Problem
Scan the material below and copy every line holding the word "SEGi".

Information given

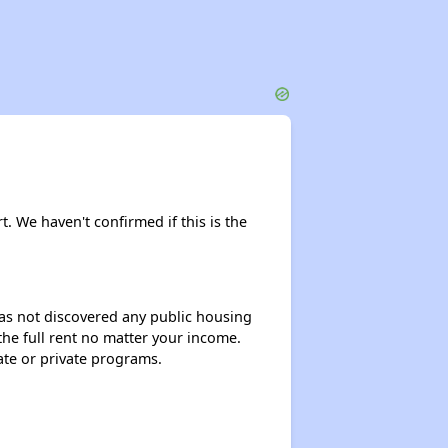
rt. We haven't confirmed if this is the
 has not discovered any public housing
 the full rent no matter your income.
ate or private programs.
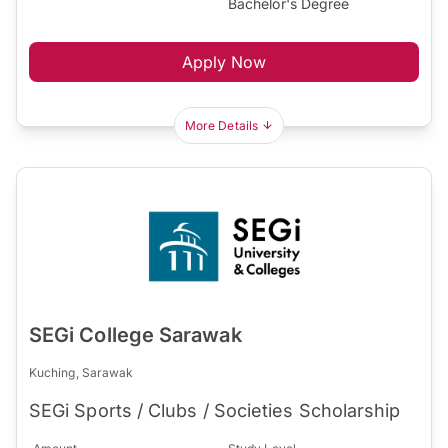
Bachelor's Degree
Apply Now
More Details
SEGi College Sarawak
Kuching, Sarawak
SEGi Sports / Clubs / Societies Scholarship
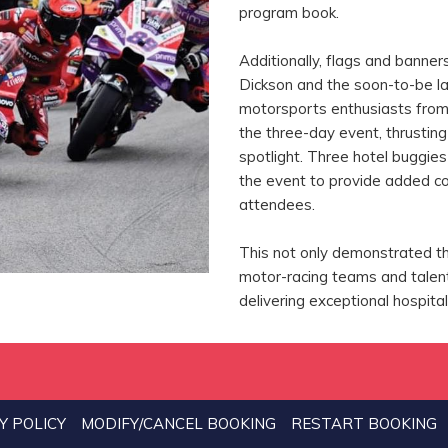
program book.
Additionally, flags and banner
Dickson and the soon-to-be l
motorsports enthusiasts from 
the three-day event, thrustin
spotlight. Three hotel buggie
the event to provide added c
attendees.
This not only demonstrated t
motor-racing teams and talent
delivering exceptional hospita
Y POLICY
MODIFY/CANCEL BOOKING
RESTART BOOKING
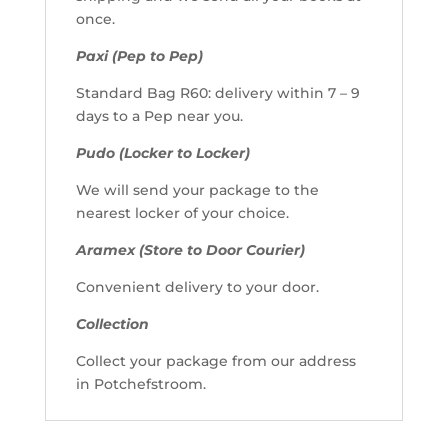
once.
Paxi (Pep to Pep)
Standard Bag R60: delivery within 7 – 9
days to a Pep near you.
Pudo (Locker to Locker)
We will send your package to the
nearest locker of your choice.
Aramex (Store to Door Courier)
Convenient delivery to your door.
Collection
Collect your package from our address
in Potchefstroom.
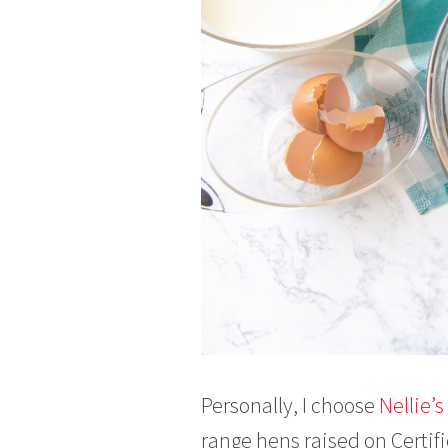
Personally, I choose
Nellie’
range hens raised on Certif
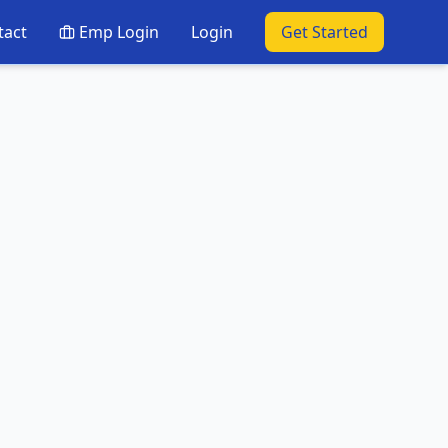
tact
Emp Login
Login
Get Started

Response area
SEGi College Sarawak
SEGi Sports / Clubs / Societies Scholarship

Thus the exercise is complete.